MADISON - ST. CLAIR RECORD

Friday, November 22, 2024

Go ugly, earlier

In politics, there's nothing quite like a last impression. Especially when you're making it for someone else.

With days running short and electioneering running hot, it's finally attack time of this campaign season, and it couldn't arrive too soon. The please-vote-me-by-association "endorsed" bit as well as its plain vanilla brethren "best qualified" and "most experienced" have had their run. Now it's time to get to the grooviest details-- the negative ones.

If you want to really effect change in politics, you don't just tell voters why-- you tell them why not.

This position will come as plain blasphemous to most of the chattering classes in Southern Illinois. Egged on by "good government" goo-goos who never got the one about "sticks and stones," they're gearing up to feign outrage over the salvo of negative television spots and mailers soon to inundate voters. As always-- "special interest money" will play the bogeyman, "disillusioning" the people and "shaking their confidence" in good 'ole government.

Nothing, of course, could be further from the truth.
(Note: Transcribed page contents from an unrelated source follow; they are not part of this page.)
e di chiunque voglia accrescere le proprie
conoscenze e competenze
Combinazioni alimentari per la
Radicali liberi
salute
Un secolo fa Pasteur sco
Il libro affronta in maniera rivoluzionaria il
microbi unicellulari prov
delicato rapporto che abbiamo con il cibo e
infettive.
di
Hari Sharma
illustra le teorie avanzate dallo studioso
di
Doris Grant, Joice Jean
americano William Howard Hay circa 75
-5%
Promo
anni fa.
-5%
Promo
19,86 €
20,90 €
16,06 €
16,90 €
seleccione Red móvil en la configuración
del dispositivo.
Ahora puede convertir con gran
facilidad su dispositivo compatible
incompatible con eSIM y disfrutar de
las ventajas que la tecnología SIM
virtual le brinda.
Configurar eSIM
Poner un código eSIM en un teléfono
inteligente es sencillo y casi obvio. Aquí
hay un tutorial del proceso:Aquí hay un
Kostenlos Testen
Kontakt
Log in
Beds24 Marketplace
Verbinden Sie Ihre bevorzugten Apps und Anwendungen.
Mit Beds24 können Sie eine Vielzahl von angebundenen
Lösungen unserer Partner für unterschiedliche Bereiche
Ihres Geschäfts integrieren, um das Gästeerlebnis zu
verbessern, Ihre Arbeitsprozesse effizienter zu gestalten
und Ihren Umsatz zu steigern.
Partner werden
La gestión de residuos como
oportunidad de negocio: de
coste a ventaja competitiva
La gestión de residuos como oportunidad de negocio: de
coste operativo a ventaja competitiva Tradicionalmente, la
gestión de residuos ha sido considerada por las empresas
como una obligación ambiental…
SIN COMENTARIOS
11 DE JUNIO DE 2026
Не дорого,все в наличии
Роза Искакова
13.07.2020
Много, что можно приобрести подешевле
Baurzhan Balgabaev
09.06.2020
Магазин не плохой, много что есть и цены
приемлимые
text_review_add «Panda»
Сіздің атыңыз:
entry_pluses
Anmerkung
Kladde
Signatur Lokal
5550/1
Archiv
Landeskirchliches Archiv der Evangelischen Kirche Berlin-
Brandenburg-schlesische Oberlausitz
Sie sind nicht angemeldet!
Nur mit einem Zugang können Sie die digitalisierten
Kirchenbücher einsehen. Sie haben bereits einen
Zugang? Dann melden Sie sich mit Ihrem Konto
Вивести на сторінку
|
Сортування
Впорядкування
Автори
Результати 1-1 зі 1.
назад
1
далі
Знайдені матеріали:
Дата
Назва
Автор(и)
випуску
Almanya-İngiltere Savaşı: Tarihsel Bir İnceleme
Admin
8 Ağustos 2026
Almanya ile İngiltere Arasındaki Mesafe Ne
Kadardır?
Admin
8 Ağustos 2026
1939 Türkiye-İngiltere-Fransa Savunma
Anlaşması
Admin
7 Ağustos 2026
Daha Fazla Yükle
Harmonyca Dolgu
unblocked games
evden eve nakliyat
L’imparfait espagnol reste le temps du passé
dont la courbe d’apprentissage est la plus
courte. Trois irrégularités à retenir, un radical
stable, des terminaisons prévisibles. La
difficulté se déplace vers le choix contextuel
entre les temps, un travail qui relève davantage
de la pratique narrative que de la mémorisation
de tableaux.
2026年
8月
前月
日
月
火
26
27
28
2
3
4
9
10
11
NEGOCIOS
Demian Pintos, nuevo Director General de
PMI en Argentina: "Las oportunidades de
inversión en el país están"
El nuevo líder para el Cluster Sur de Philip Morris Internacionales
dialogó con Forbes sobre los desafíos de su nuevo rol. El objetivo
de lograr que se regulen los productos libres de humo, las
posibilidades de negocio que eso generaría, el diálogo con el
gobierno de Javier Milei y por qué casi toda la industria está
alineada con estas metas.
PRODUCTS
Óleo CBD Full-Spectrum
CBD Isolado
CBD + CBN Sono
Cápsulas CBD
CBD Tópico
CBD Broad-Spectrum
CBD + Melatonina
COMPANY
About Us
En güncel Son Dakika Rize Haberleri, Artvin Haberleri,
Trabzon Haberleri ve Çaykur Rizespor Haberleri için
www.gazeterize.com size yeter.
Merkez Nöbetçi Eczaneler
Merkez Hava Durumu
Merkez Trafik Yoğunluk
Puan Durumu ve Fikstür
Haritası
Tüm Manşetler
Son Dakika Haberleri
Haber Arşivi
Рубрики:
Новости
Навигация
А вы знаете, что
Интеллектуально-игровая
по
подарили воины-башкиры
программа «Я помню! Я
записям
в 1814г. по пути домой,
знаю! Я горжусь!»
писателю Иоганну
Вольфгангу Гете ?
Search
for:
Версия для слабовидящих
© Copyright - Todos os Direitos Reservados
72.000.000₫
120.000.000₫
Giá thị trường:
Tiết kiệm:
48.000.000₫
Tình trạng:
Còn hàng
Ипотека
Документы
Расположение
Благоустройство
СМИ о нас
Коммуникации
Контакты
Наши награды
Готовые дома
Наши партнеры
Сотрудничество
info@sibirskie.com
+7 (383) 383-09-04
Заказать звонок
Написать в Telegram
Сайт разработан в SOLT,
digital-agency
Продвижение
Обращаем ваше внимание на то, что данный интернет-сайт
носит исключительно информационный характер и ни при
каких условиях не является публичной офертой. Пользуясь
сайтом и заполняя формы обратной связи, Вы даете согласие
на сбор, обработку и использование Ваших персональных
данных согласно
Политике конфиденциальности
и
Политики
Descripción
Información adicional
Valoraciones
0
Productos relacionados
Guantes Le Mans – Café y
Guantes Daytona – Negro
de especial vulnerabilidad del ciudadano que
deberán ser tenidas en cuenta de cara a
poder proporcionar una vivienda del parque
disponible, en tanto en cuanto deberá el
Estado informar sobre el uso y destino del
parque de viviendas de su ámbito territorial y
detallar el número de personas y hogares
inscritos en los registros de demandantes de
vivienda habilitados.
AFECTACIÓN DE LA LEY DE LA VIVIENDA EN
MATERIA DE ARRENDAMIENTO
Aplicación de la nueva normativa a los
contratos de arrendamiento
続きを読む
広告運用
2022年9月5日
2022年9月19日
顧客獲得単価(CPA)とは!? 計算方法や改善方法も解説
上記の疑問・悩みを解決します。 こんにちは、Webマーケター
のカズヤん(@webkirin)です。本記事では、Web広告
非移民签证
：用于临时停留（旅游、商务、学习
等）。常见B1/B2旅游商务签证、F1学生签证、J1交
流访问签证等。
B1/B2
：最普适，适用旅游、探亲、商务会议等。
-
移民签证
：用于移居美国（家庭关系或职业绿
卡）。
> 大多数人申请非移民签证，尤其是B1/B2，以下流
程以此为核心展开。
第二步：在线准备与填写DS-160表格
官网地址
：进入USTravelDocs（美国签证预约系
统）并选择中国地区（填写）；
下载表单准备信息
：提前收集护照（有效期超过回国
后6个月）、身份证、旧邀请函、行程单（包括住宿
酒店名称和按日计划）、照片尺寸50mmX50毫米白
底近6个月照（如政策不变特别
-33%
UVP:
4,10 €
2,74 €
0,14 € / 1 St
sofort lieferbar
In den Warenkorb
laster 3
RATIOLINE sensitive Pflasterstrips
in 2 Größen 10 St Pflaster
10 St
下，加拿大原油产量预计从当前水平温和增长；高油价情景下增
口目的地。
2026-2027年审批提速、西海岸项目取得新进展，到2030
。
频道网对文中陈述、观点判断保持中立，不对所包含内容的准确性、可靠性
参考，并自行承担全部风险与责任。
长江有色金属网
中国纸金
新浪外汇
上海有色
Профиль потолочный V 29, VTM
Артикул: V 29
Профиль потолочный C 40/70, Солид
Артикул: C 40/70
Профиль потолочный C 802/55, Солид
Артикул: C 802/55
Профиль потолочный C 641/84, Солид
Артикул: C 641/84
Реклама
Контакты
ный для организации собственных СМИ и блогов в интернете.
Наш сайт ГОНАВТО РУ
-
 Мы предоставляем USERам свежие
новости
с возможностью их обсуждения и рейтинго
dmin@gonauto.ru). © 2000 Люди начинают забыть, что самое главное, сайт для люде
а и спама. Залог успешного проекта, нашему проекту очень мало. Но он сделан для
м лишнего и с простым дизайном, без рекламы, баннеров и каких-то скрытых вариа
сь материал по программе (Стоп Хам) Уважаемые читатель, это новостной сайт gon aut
We publish this ode to negative campaigning, offering it a hearty welcome to the 2006 cycle, because it represents the only means by which voters might ever change the status quo.

Hamby-pamby handshake agreements not to sling mud universally benefit incumbents. They, in effect, neuter cooperating challengers, for whom explaining why they'd be "better" truly requires elaborating on why their opponent or their party/organization was "bad" when given the chance.

In 2002, Democrat Governor Rod Blagojevich leveraged George Ryan's woes to end a three decade streak of GOP rule in Springfield. Supreme Court Justice Lloyd Karmeier rode a wave of voter disenchantment with the trial bar-backed Madison County judiciary to victory in 2004, an improbable Republican victory in solid Democrat territory.

When private donors buck up and the campaign operatives take off the gloves, they do all of us a public service. Rather than "disillusion" voters, negative ads crystallize their choices. They help us judge, which is what responsible democracies do.

You don't have to be comfortable with their tone to accept that our reigning ruling classes, every once in a while at least, truly deserve the skewering.